AUSTIN, Texas—The Donald D. Harrington Fellows of The University of Texas at Austin will present a research symposium at 4 p.m., April 6 at the Amarillo Club in Amarillo.
The symposium is free and open to the public.
Two Harrington Faculty Fellows, Dr. Jeffrey Brock and Dr. Frank Gavin, and 10 of the 43 Harrington Graduate Student Fellows will be among the delegation of visitors from the university.
The group will be accompanied by Dr. Larry R. Faulkner, president of The University of Texas at Austin, and other university officials, including Executive Vice President and Provost Sheldon Ekland-Olson, Vice President for Research Juan Sanchez, Vice Provost and Dean of Graduate Studies Victoria Rodriguez, Associate Graduate Dean John Dollard, and Harrington Fellows Coordinator Chris Marcin.
Sybil Harrington established the Harrington Fellowships to support gifted and ambitious scholars as a tribute to her husband, Don. The Donald D. Harrington Fellows Program supports young faculty and graduate students who have proven academic records of success and ingenuity.
“These scholars are helping the university to realize the Harrington vision of a highly educated, more culturally engaged Texas," said Faulkner. "Their scholarship is innovative, provocative, often at the leading edge of research and discovery.
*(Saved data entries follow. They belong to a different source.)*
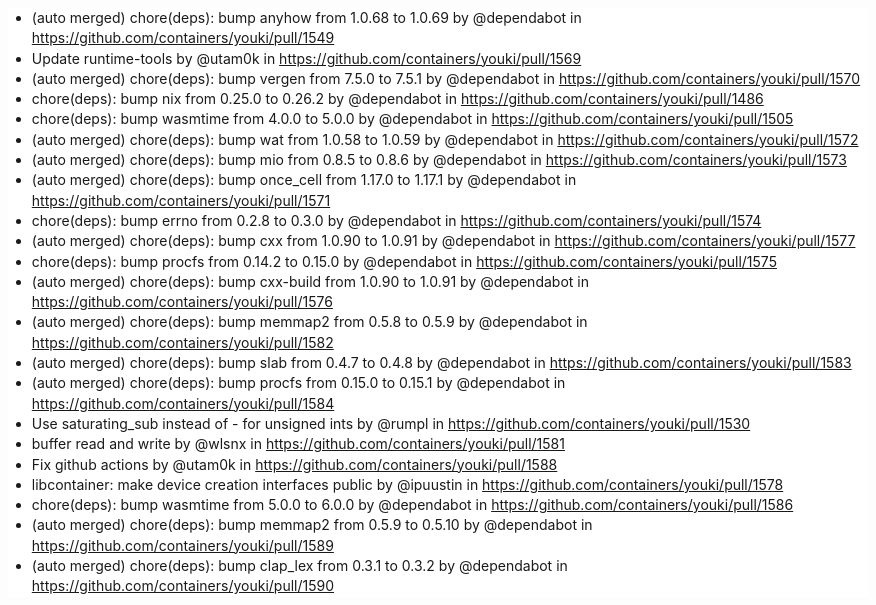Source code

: - (auto merged) chore(deps): bump anyhow from 1.0.68 to 1.0.69 by @dependabot in https://github.com/containers/youki/pull/1549
- Update runtime-tools by @utam0k in https://github.com/containers/youki/pull/1569
- (auto merged) chore(deps): bump vergen from 7.5.0 to 7.5.1 by @dependabot in https://github.com/containers/youki/pull/1570
- chore(deps): bump nix from 0.25.0 to 0.26.2 by @dependabot in https://github.com/containers/youki/pull/1486
- chore(deps): bump wasmtime from 4.0.0 to 5.0.0 by @dependabot in https://github.com/containers/youki/pull/1505
- (auto merged) chore(deps): bump wat from 1.0.58 to 1.0.59 by @dependabot in https://github.com/containers/youki/pull/1572
- (auto merged) chore(deps): bump mio from 0.8.5 to 0.8.6 by @dependabot in https://github.com/containers/youki/pull/1573
- (auto merged) chore(deps): bump once_cell from 1.17.0 to 1.17.1 by @dependabot in https://github.com/containers/youki/pull/1571
- chore(deps): bump errno from 0.2.8 to 0.3.0 by @dependabot in https://github.com/containers/youki/pull/1574
- (auto merged) chore(deps): bump cxx from 1.0.90 to 1.0.91 by @dependabot in https://github.com/containers/youki/pull/1577
- chore(deps): bump procfs from 0.14.2 to 0.15.0 by @dependabot in https://github.com/containers/youki/pull/1575
- (auto merged) chore(deps): bump cxx-build from 1.0.90 to 1.0.91 by @dependabot in https://github.com/containers/youki/pull/1576
- (auto merged) chore(deps): bump memmap2 from 0.5.8 to 0.5.9 by @dependabot in https://github.com/containers/youki/pull/1582
- (auto merged) chore(deps): bump slab from 0.4.7 to 0.4.8 by @dependabot in https://github.com/containers/youki/pull/1583
- (auto merged) chore(deps): bump procfs from 0.15.0 to 0.15.1 by @dependabot in https://github.com/containers/youki/pull/1584
- Use saturating_sub instead of - for unsigned ints by @rumpl in https://github.com/containers/youki/pull/1530
- buffer read and write by @wlsnx in https://github.com/containers/youki/pull/1581
- Fix github actions by @utam0k in https://github.com/containers/youki/pull/1588
- libcontainer: make device creation interfaces public by @ipuustin in https://github.com/containers/youki/pull/1578
- chore(deps): bump wasmtime from 5.0.0 to 6.0.0 by @dependabot in https://github.com/containers/youki/pull/1586
- (auto merged) chore(deps): bump memmap2 from 0.5.9 to 0.5.10 by @dependabot in https://github.com/containers/youki/pull/1589
- (auto merged) chore(deps): bump clap_lex from 0.3.1 to 0.3.2 by @dependabot in https://github.com/containers/youki/pull/1590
We believe that the work they are doing on our campus will transform the world in which we live."
Brock, of the Department of Mathematics, will present a talk about navigating in non-Euclidean geometry or “why you should never play golf in hyperbolic space.” Gavin, of the LBJ School of Public Affairs, will talk about how the administration of President Lyndon B. Johnson crafted its non-proliferation policy in the wake of China’s detonation of an atomic device, and how those policies are relevant to today’s debates over weapons of mass destruction and rogue states.
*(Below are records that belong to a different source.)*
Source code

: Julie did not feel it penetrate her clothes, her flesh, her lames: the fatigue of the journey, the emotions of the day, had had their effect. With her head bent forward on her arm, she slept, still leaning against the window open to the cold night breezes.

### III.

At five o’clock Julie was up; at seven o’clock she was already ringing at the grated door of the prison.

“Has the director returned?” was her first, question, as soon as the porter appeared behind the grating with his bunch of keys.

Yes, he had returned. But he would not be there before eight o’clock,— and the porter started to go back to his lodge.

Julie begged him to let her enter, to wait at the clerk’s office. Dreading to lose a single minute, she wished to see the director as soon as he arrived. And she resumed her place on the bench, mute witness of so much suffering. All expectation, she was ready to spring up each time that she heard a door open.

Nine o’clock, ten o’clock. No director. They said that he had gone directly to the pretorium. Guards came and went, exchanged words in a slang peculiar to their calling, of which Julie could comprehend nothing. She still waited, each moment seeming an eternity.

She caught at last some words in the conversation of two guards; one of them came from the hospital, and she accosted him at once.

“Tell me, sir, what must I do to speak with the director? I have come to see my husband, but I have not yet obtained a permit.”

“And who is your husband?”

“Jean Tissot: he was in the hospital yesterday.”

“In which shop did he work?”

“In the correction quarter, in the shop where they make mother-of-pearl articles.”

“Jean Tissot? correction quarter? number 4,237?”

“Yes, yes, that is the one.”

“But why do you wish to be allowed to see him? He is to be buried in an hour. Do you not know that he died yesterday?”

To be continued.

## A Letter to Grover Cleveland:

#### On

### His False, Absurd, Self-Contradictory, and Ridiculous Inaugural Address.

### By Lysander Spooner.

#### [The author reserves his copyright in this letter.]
Graduate Fellows Lauren Apter, Jeremy Brown and Tracie Harrison also will present to the audience. Apter, of the Department of History, will discuss the last years of British rule in Palestine.
Brown, of the Department of Ecology, Evolution and Behavior, will present a talk on potential applications of a technique that uses genetic samples to answer questions about how species have evolved. Harrison, of the School of Nursing, will discuss her dissertation research, which is focused on women over the age of 55 who developed a physical impairment related to paralytic polio at or before the age of 13 years.
The other graduate fellows attending the symposium and the departments they represent will be Tracy Bucholz, Chemical Engineering; Hao Cen, Curriculum and Instruction; Eric Katerman, Mathematics; Frances Ramos, History; Kristin Savicki, Educational Psychology; Sarah Warren, Latin American Studies; and Jennifer Winchel, Accounting.
The Don and Sybil Harrington Foundation will host a tour of the Panhandle Plains Museum, lunch at the Amarillo Country Club and a tour of the Harrington House before the afternoon symposium.
The Harrington Fellows Program hosted similar events in Amarillo in April 2002 and May 2003.